What do entrepreneurs have in common?
According to a new study1 by Deluxe Corp., entrepreneurs have several traits in common, discovered after surveying entrepreneurs about their history, attitudes, and characteristics that led to their success.
It is a fact that success is never an accident, and since most small business efforts fail, it is curious what other successes have to share about their path, perhaps to help others find their own.
Entrepreneurs are optimists
Sure, entrepreneurs are often snarky and many are sarcastic, but at the heart of their business, they’re truly optimistic. This makes sense, because you don’t risk your financial stability without being optimistic about the end result, and Deluxe found that 86 percent of respondents say they are confident they can do anything they set their minds to.
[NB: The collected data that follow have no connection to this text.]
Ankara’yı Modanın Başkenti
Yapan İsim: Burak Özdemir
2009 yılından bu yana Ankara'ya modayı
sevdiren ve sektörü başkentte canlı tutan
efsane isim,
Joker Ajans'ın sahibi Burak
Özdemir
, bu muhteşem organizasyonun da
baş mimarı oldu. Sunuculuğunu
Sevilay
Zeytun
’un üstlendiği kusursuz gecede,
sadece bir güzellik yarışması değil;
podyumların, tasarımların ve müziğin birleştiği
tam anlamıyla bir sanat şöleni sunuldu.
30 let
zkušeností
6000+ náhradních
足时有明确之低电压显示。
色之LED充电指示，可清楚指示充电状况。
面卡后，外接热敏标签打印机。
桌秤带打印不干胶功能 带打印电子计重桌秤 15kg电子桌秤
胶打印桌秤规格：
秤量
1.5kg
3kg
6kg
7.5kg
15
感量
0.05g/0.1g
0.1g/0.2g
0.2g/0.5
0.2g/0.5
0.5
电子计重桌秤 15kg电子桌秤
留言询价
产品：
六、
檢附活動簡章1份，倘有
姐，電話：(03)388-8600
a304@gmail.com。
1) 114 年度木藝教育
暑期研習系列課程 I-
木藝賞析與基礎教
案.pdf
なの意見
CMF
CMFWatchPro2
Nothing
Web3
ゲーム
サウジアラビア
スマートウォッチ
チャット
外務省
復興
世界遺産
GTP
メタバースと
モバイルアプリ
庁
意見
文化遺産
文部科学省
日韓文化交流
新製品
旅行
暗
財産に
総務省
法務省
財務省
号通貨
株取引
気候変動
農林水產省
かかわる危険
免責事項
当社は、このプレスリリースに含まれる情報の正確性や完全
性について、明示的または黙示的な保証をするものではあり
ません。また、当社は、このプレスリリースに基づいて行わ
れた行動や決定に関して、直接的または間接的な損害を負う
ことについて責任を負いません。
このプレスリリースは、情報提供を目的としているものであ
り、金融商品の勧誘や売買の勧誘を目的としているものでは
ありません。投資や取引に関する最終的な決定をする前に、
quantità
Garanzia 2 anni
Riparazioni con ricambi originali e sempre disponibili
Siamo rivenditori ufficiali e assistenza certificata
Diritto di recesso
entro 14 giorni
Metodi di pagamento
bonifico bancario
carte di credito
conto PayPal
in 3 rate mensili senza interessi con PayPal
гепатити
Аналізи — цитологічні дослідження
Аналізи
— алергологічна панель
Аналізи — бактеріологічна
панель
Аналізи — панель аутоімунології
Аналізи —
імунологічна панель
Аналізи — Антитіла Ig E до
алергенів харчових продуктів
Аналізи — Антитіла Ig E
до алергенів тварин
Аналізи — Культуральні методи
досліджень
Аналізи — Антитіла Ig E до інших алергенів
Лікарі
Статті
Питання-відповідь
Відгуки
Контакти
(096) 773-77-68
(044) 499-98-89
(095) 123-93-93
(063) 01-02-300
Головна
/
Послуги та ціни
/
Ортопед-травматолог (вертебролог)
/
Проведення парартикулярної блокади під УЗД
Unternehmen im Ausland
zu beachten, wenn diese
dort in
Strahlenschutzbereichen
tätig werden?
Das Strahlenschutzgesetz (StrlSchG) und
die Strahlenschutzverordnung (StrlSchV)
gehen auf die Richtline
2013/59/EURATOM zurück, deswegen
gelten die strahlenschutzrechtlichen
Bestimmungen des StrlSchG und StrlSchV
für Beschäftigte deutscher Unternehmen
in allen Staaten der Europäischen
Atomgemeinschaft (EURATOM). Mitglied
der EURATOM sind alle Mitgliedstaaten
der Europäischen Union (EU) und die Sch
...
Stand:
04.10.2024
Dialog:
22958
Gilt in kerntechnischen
Persisting through the ups and downs of owning a business can wear anyone down, so passion and optimism is often the fuel for forging ahead.
Entrepreneurs embrace failure
The path to success is not direct. There are endless twists and turns, and inevitable failures. Fully 77 percent of respondents noting that they would rather learn from failure than never try at all. Entrepreneurs that have had success understand that there is risk involved, and taking risk is inherent to the DNA of an entrepreneur.
Entrepreneurs tend to keep it in the family
It is common for entrepreneurs to involve their family in their business, whether it is children being exposed to the tasks and realities of business ownership, or a spouse as a partner or fellow leader, entrepreneurs keep it in the family. Perhaps it’s hereditary, with 76 percent of entrepreneurs are related to someone else who owned a small business.
Entrepreneurs want to be the boss
The truth is that many people are motivated to start their own business because they want to be the boss – 54 percent of study respondents cited it as their core reason, but we suspect the number could be higher. It makes sense, though, with 89 percent describing themselves as leaders, so what better role to take on than THE leader?
Entrepreneurs get things done
Because 78 percent of entrepreneurs describe themselves as doers, and 80 percent claim to be practical, the bottom line is that entrepreneurs get things done – a critical component to getting any business off of the ground and growing it.